▶ Dataset records
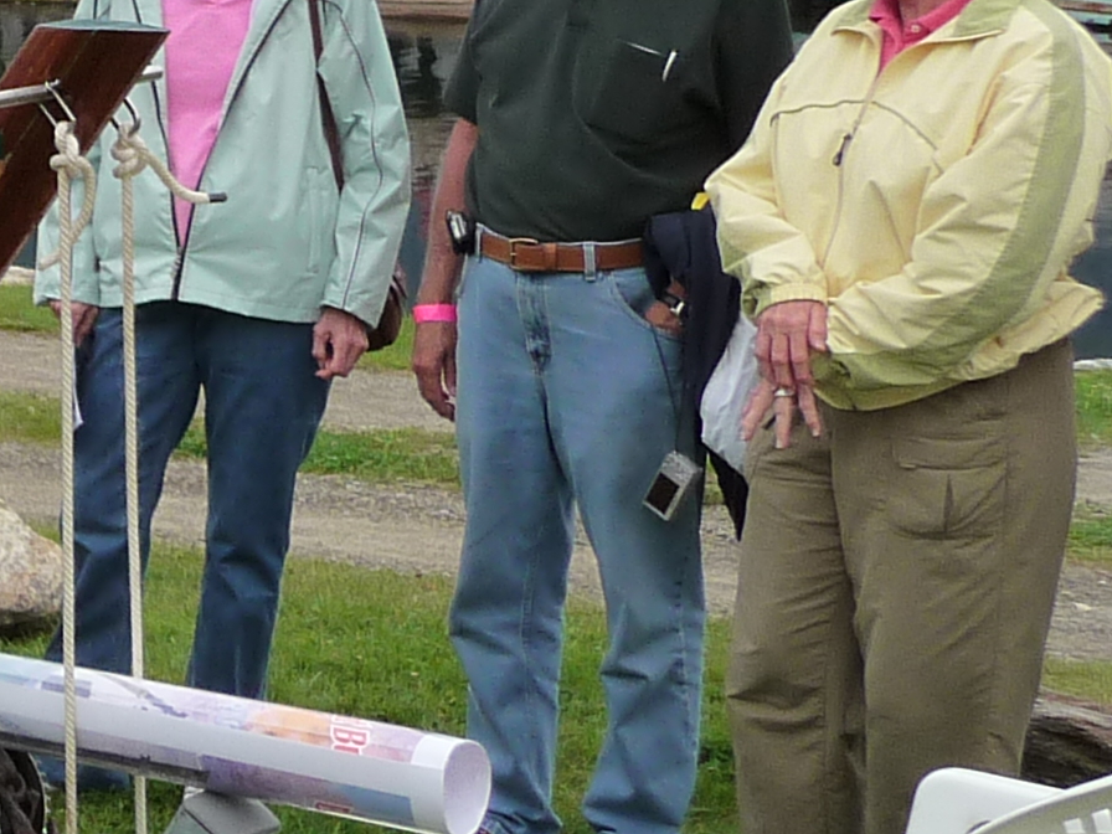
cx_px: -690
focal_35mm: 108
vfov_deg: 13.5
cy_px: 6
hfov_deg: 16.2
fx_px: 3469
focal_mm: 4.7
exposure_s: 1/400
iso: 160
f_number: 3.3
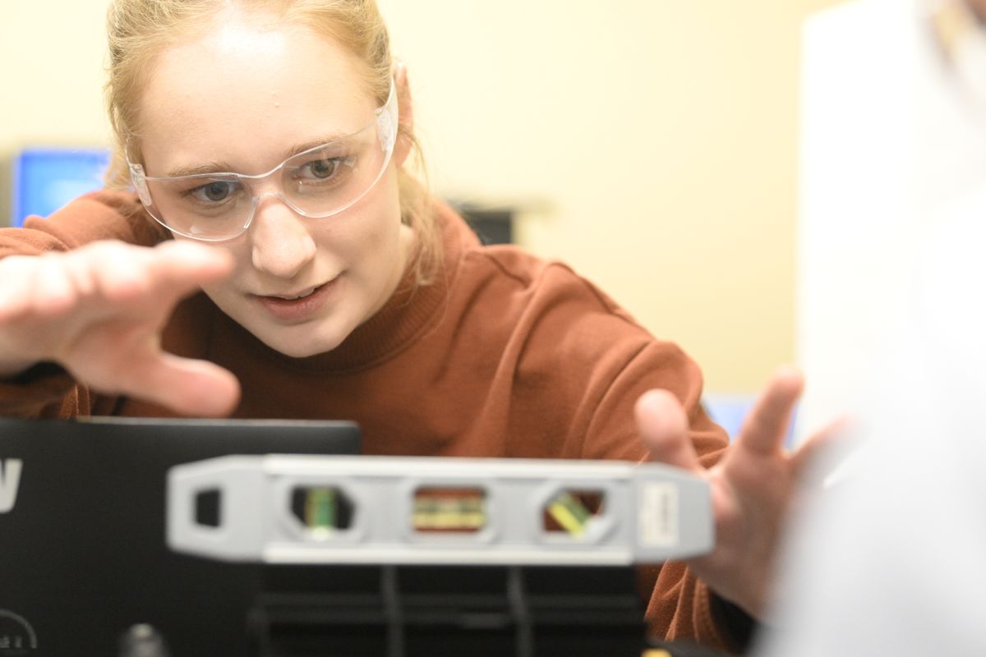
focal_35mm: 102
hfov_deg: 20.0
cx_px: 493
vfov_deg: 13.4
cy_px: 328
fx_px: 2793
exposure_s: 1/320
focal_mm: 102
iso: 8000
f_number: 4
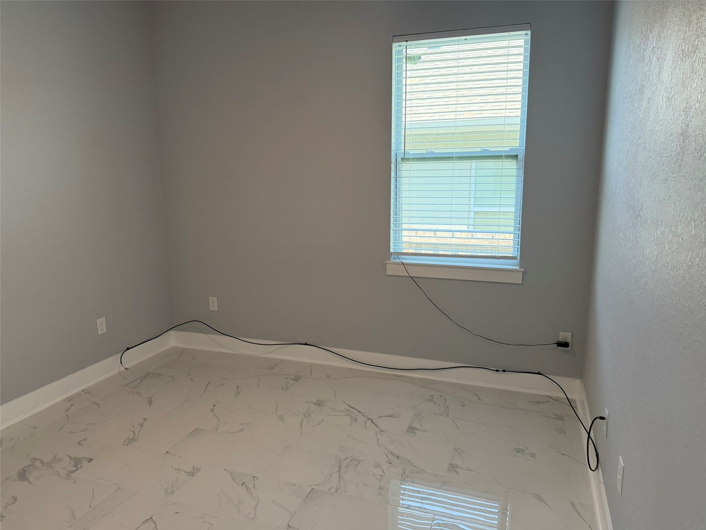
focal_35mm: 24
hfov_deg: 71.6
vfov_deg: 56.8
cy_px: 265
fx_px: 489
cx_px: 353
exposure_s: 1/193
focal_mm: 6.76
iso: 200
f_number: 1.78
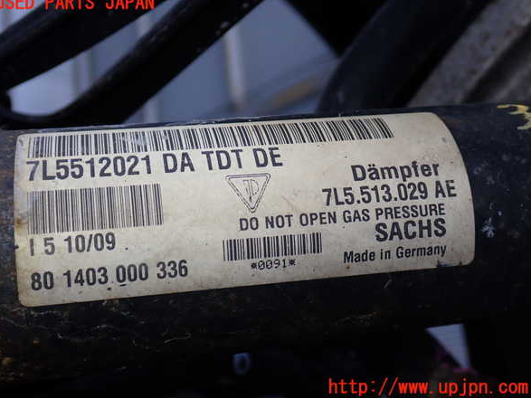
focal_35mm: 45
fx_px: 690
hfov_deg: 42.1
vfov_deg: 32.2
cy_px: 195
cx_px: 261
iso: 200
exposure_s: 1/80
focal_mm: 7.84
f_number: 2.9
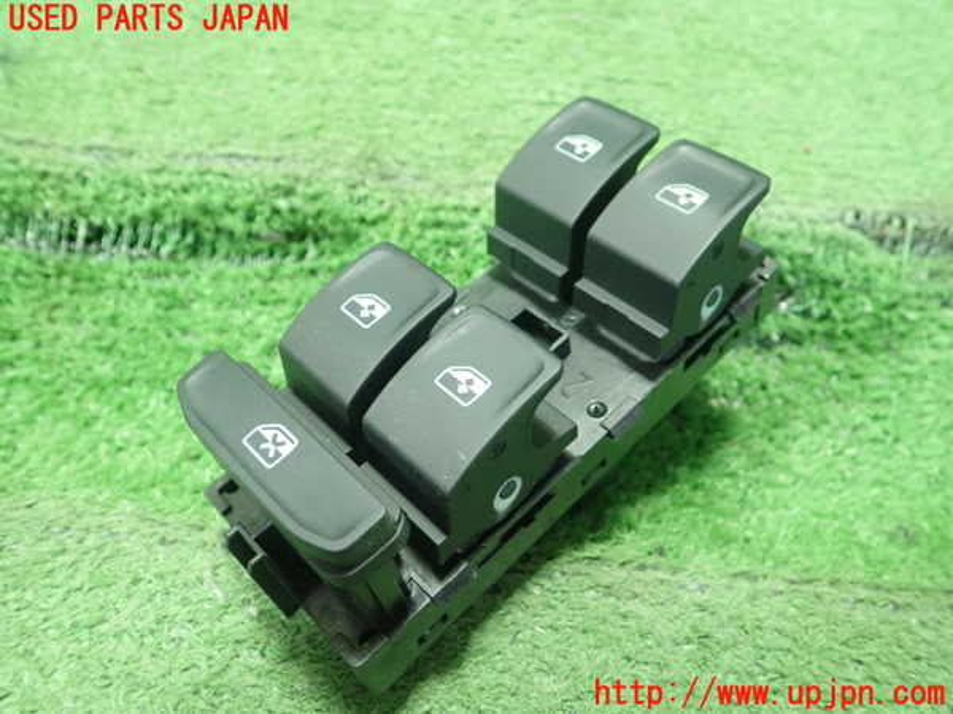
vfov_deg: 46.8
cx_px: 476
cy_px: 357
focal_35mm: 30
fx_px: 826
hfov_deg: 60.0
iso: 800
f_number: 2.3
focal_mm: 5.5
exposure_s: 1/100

▶ What is being asked
The records above need retyping in full. Omit the pictures, and change nothing else.

▶ Answer section
cx_px: -690
focal_35mm: 108
vfov_deg: 13.5
cy_px: 6
hfov_deg: 16.2
fx_px: 3469
focal_mm: 4.7
exposure_s: 1/400
iso: 160
f_number: 3.3
focal_35mm: 102
hfov_deg: 20.0
cx_px: 493
vfov_deg: 13.4
cy_px: 328
fx_px: 2793
exposure_s: 1/320
focal_mm: 102
iso: 8000
f_number: 4
focal_35mm: 24
hfov_deg: 71.6
vfov_deg: 56.8
cy_px: 265
fx_px: 489
cx_px: 353
exposure_s: 1/193
focal_mm: 6.76
iso: 200
f_number: 1.78
focal_35mm: 45
fx_px: 690
hfov_deg: 42.1
vfov_deg: 32.2
cy_px: 195
cx_px: 261
iso: 200
exposure_s: 1/80
focal_mm: 7.84
f_number: 2.9
vfov_deg: 46.8
cx_px: 476
cy_px: 357
focal_35mm: 30
fx_px: 826
hfov_deg: 60.0
iso: 800
f_number: 2.3
focal_mm: 5.5
exposure_s: 1/100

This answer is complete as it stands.